PROBLEM: Quote the lines below from the one containing "left wrist: (22, 315)" to the final line, both ends included; exclude the pictures.

(Stored records)
◇ ◇ ◇ ◇ ◇ ◇ ◇

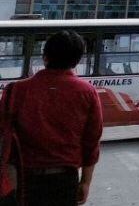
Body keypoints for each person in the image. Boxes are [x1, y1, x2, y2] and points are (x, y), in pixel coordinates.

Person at [0, 30, 102, 205]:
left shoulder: (15, 90)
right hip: (65, 181)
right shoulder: (88, 93)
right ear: (77, 61)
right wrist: (85, 182)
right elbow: (91, 142)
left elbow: (3, 133)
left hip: (21, 181)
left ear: (45, 56)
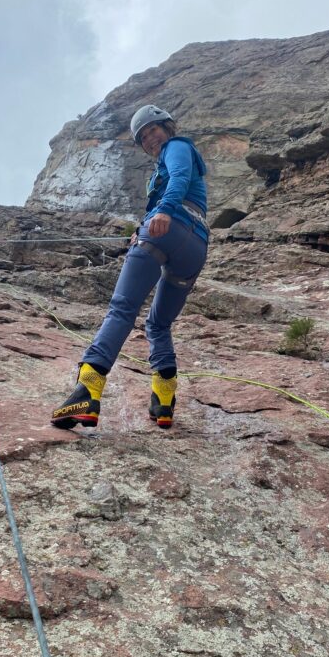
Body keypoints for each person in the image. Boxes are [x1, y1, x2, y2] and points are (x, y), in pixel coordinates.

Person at [51, 104, 209, 430]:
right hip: (195, 247)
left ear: (167, 127)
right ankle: (163, 401)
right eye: (143, 137)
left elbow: (179, 177)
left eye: (153, 130)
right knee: (158, 324)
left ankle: (87, 390)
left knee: (122, 309)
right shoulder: (170, 156)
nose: (150, 139)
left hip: (167, 228)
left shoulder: (177, 147)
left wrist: (163, 211)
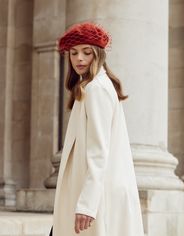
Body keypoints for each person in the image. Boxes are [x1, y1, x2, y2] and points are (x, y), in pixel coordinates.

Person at [52, 22, 144, 236]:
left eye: (86, 52)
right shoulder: (90, 87)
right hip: (95, 193)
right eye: (74, 53)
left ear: (99, 54)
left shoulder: (96, 89)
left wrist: (86, 204)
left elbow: (99, 151)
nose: (79, 59)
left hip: (97, 197)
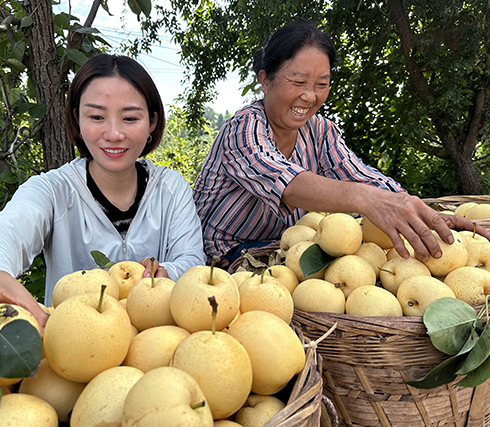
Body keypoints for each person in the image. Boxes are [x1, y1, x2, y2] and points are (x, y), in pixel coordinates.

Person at [0, 53, 206, 351]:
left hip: (154, 349)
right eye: (96, 117)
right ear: (77, 119)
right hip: (71, 350)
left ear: (152, 122)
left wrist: (167, 271)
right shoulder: (54, 190)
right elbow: (5, 233)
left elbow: (193, 260)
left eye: (130, 118)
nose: (114, 134)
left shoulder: (171, 188)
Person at [193, 19, 490, 267]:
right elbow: (288, 185)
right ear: (265, 80)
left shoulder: (321, 131)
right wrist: (368, 200)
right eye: (298, 82)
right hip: (228, 258)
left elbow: (360, 176)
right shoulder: (243, 129)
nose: (310, 96)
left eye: (322, 84)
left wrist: (414, 208)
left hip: (290, 251)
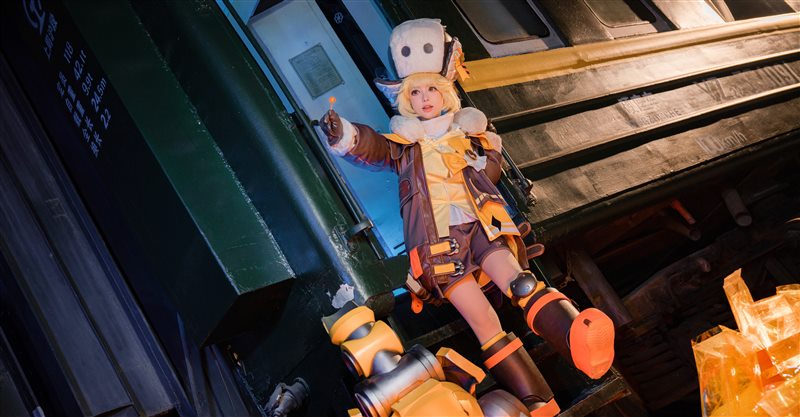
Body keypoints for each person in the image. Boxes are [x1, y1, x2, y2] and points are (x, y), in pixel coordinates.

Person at [320, 18, 615, 416]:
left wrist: (487, 152)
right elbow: (371, 147)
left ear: (445, 92)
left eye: (431, 90)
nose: (425, 99)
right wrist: (344, 132)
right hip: (439, 248)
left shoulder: (467, 135)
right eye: (416, 92)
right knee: (484, 322)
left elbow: (489, 176)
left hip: (482, 226)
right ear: (407, 100)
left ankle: (578, 336)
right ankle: (539, 403)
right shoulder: (404, 146)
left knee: (521, 283)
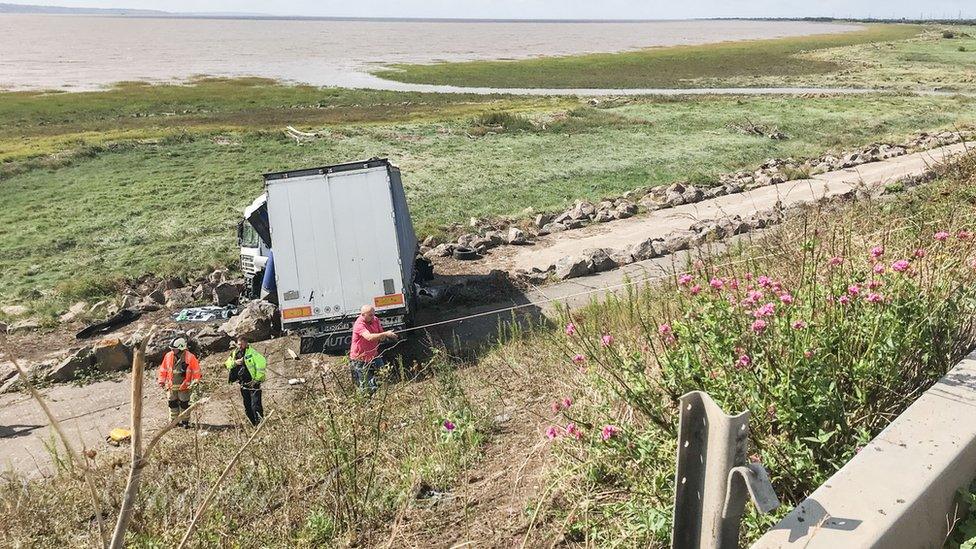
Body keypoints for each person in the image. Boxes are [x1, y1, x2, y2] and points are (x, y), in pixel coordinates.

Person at [349, 304, 397, 394]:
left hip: (374, 355)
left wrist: (386, 335)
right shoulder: (359, 324)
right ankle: (367, 399)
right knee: (365, 387)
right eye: (370, 315)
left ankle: (373, 387)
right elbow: (369, 337)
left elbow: (381, 336)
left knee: (385, 373)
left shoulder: (375, 319)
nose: (373, 317)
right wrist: (386, 334)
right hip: (360, 358)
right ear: (363, 315)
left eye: (373, 314)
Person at [157, 337, 201, 428]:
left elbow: (196, 370)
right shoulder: (168, 356)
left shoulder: (190, 357)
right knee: (172, 404)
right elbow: (163, 369)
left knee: (184, 405)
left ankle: (185, 422)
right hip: (171, 386)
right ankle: (174, 422)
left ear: (181, 348)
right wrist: (161, 381)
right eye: (172, 348)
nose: (172, 350)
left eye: (174, 348)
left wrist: (196, 380)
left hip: (184, 387)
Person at [225, 336, 267, 426]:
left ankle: (260, 423)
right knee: (247, 406)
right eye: (238, 344)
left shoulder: (252, 353)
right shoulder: (234, 353)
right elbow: (227, 364)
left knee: (255, 405)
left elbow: (262, 364)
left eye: (241, 344)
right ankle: (253, 424)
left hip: (253, 383)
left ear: (246, 343)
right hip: (243, 384)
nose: (240, 346)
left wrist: (256, 380)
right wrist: (235, 363)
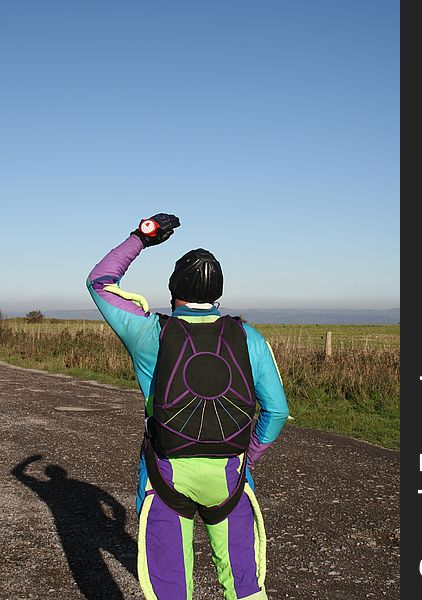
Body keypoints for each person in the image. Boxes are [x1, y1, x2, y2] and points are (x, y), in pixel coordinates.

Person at [86, 213, 289, 600]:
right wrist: (249, 454)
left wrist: (141, 238)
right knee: (243, 585)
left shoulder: (149, 332)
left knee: (171, 588)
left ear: (173, 287)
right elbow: (276, 411)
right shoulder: (248, 337)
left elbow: (99, 282)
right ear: (218, 292)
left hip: (166, 473)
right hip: (230, 475)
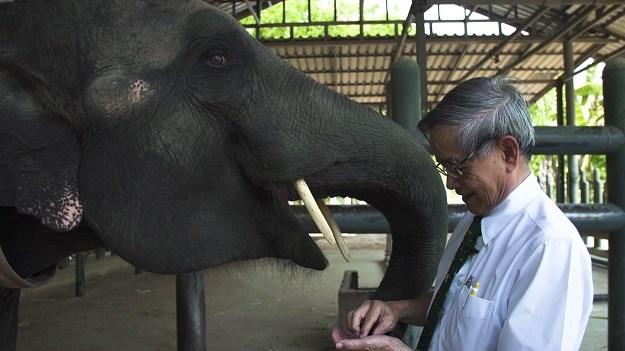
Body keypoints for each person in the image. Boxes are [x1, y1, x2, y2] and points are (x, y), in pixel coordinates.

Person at [332, 75, 593, 350]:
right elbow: (456, 302)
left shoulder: (550, 250)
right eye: (445, 168)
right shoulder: (476, 220)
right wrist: (398, 309)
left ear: (507, 153)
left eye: (458, 167)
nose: (450, 182)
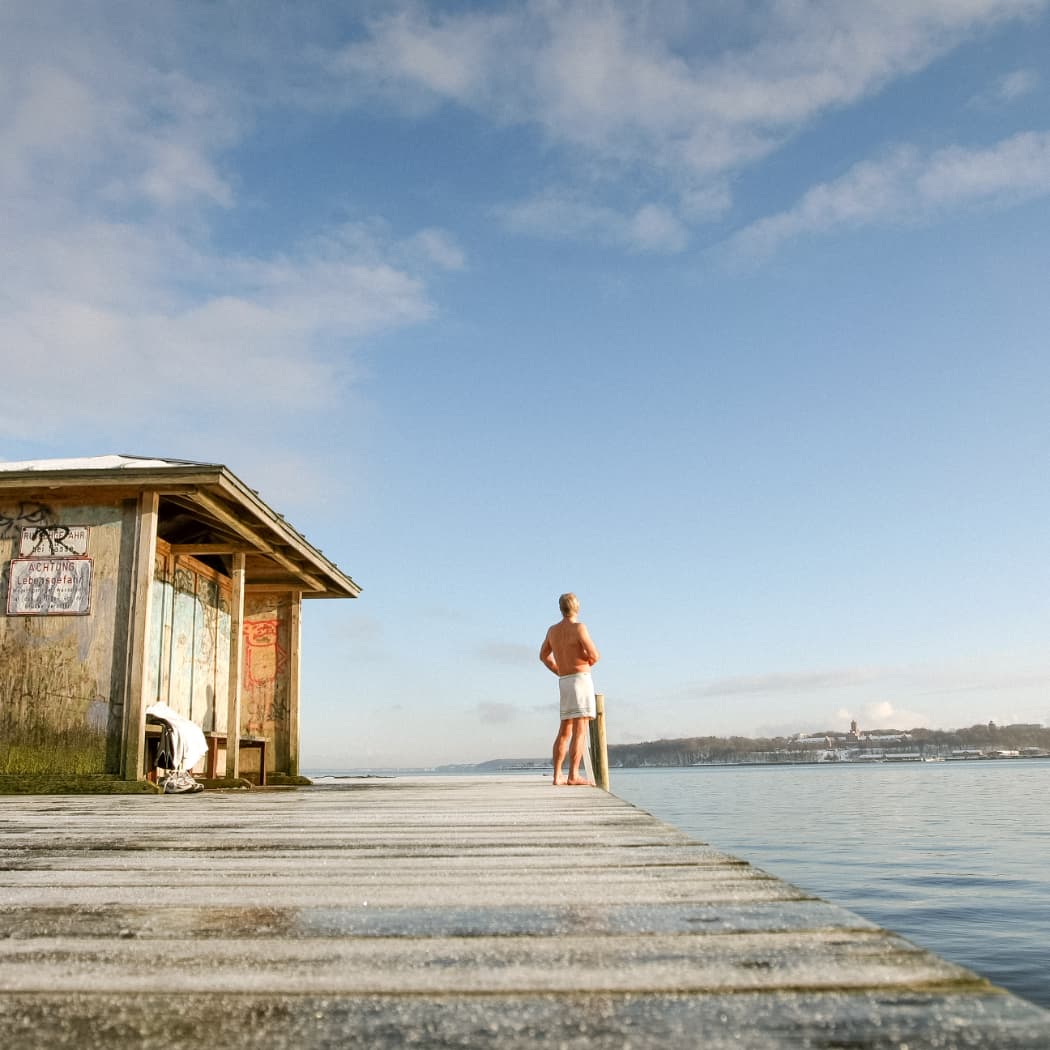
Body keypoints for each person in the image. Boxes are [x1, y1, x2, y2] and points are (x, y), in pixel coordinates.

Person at [539, 592, 600, 786]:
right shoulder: (579, 627)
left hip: (564, 680)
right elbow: (594, 655)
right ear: (577, 607)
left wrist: (558, 669)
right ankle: (573, 774)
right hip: (580, 679)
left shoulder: (552, 631)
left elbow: (543, 656)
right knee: (580, 729)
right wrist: (585, 661)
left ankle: (557, 775)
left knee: (565, 729)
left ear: (560, 608)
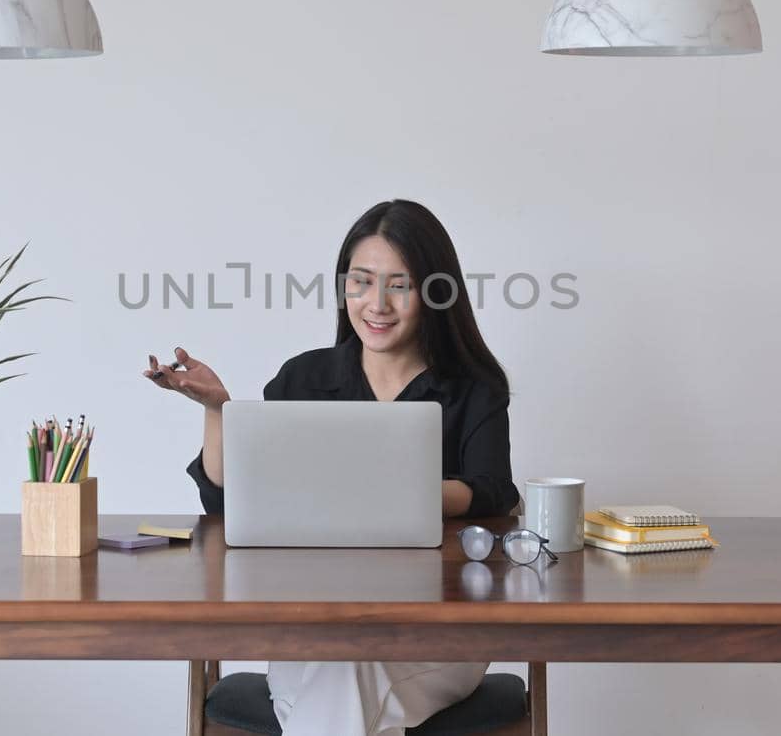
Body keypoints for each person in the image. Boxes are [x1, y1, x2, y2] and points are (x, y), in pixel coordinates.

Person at [143, 198, 519, 736]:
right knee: (342, 671)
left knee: (342, 681)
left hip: (438, 635)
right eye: (361, 282)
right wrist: (217, 410)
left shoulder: (474, 390)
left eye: (400, 285)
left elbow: (493, 492)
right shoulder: (303, 379)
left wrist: (407, 494)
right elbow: (232, 501)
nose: (377, 303)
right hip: (311, 629)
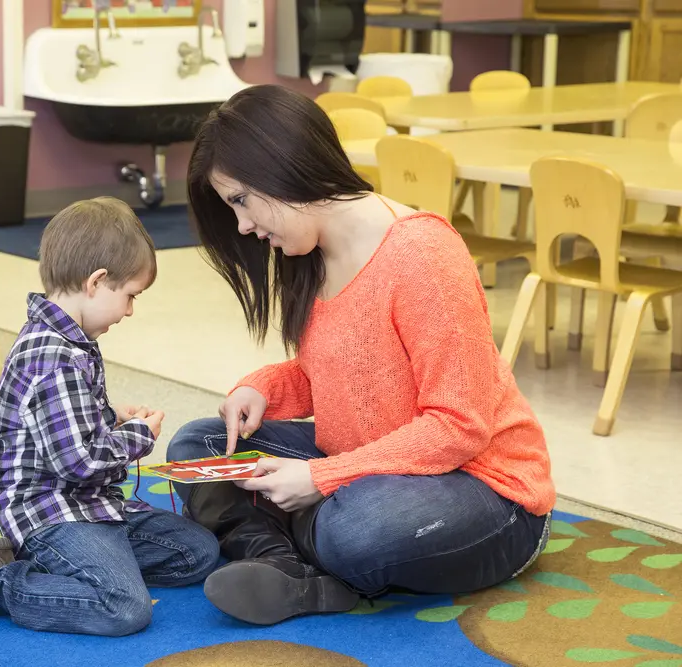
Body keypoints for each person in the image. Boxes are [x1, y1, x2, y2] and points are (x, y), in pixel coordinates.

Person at [167, 84, 556, 627]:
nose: (243, 226)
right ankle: (285, 565)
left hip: (484, 489)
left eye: (240, 200)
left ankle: (300, 539)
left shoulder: (422, 254)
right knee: (201, 448)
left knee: (357, 528)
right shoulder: (312, 252)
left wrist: (321, 479)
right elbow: (335, 372)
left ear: (283, 168)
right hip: (367, 464)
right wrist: (260, 388)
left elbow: (459, 426)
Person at [0, 197, 220, 636]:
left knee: (197, 553)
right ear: (96, 282)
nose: (130, 310)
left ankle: (67, 566)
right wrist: (136, 435)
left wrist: (109, 415)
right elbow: (79, 463)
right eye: (130, 296)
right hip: (53, 512)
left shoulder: (69, 340)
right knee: (124, 608)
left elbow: (62, 421)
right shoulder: (54, 356)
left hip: (93, 505)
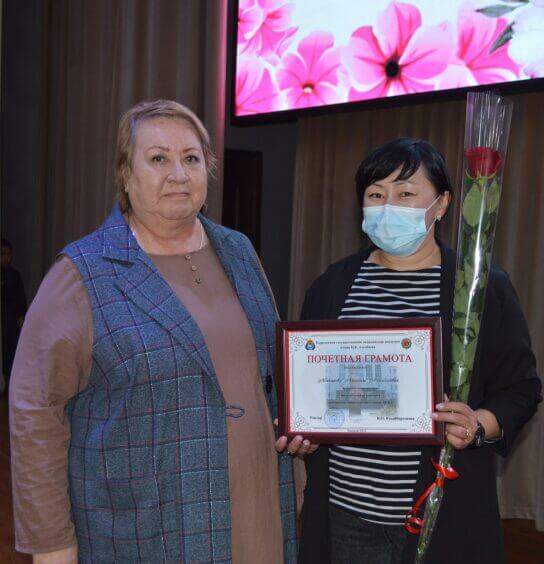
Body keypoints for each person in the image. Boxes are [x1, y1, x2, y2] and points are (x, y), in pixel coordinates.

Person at [10, 99, 306, 564]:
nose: (178, 174)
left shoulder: (239, 252)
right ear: (125, 174)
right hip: (145, 531)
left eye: (191, 158)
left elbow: (270, 372)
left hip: (258, 512)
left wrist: (300, 424)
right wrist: (51, 543)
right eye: (158, 158)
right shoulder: (82, 273)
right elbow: (35, 411)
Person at [298, 138, 542, 564]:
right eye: (376, 195)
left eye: (406, 193)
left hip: (443, 512)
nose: (388, 206)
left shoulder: (478, 288)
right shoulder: (333, 285)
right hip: (347, 512)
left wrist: (478, 425)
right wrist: (300, 425)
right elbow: (308, 385)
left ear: (442, 204)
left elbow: (521, 388)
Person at [1, 238, 26, 389]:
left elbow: (21, 297)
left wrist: (22, 315)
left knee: (12, 351)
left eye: (8, 254)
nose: (6, 258)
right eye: (3, 254)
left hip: (11, 320)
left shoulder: (14, 275)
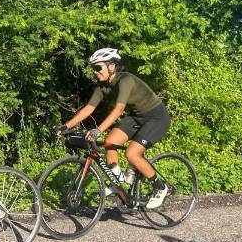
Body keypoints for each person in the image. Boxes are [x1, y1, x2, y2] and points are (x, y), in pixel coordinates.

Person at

◇ ◇ ◇ ◇ ◇ ◇ ◇

YOUR SOLUTION:
left wrist: (22, 315)
left knee: (12, 351)
left eye: (8, 254)
nose: (6, 258)
right eye: (3, 254)
left hip: (11, 320)
left shoulder: (14, 275)
Body keypoints for each person in the image. Boxes are [x1, y1, x2, y2] and points are (x, y), in pixel coordinates.

Person at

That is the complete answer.